**Activities**
a: In the passage on Goldsmith's departure, who will replace him as deputy mayor for operations?
b: Write the next part of the news passage about Goldsmith leaving his post as deputy mayor, beginning after its final sentence.

Caswell Holloway, 37, the city’s environmental protection commissioner since January 2010, will replace Goldsmith as deputy mayor for operations, Bloomberg’s office said Thursday in a news release. Goldsmith, 64, said his departure date is uncertain.
Goldsmith became a Bloomberg deputy in June 2010. During his tenure he established programs to share vehicles and information technology and other services among city agencies, initiatives that Bloomberg said would save the city $500 million by 2013. Goldsmith came under criticism from City Council members who blamed him after a post-Christmas blizzard left some streets unplowed for a week.
“It was a great job, a great opportunity,” Goldsmith said as he left City Hall for the day. Any suggestion that the mayor asked him to leave because of the administration’s admitted failures in responding to the snowstorm “would be untrue,” he said.
Several private firms have approached him with potentially lucrative job possibilities setting up financing deals for infrastructure, he said.

**Supplied information**
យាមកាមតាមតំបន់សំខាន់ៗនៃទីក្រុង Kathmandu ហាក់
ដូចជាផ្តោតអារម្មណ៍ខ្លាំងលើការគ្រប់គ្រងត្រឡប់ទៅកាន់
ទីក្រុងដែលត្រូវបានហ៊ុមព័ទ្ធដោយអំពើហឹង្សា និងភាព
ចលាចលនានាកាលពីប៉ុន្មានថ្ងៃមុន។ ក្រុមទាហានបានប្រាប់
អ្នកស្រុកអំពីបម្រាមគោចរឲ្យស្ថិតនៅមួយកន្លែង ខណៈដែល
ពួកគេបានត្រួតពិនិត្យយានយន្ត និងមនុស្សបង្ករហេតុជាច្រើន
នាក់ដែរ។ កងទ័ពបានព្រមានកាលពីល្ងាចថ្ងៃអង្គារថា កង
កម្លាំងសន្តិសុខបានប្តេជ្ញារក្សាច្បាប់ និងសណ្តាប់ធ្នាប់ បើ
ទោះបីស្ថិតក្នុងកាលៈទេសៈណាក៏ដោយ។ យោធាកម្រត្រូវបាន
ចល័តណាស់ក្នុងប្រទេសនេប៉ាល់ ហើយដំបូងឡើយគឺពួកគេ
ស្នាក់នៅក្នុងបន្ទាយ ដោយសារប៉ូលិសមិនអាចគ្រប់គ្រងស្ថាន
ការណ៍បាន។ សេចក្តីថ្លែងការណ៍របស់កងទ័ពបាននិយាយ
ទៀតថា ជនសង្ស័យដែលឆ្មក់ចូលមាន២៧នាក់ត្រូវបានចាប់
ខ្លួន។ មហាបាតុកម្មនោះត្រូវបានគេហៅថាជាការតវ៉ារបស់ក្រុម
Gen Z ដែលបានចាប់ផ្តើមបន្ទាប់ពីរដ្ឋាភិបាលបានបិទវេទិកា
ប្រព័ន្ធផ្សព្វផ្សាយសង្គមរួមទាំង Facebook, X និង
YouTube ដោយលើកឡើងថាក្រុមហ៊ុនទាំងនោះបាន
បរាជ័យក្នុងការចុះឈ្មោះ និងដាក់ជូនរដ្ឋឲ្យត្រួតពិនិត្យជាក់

**Your responses**
a: Caswell Holloway, the city's environmental protection commissioner since January 2010.

b:
“I can’t negotiate while I’m here as a city official,” he said.
Holloway, as commissioner of the Department of Environmental Protection, has focused on holding down planned water-rate increases, and programs to capture rainwater and reduce sewer overflows. He also ended 15-year-old labor disputes that had hampered city operations, the mayor’s office said.
A graduate of Harvard University and the University of Chicago Law School, Holloway previously served as chief of staff to Deputy Mayor for Operations Edward Skyler and as a special adviser to Bloomberg.
Holloway’s salary as deputy mayor will be $213,000, up from $205,000 as environmental commissioner, said Marc LaVorgna, a spokesman for the mayor.
Goldsmith was mayor of Indianapolis from 1992 to 1999. It was then the 12th-largest U.S. city, with a population of about 780,000. He developed a reputation for cutting costs by privatizing some city services. New York, the largest U.S. city by population, has 8.2 million residents, according to the U.S. Census.
Goldsmith was director of Harvard University’s Innovations in American Government program last year when Bloomberg appointed him, describing him as “a superstar in every respect.”
Bloomberg is founder and majority owner of Bloomberg News parent Bloomberg LP.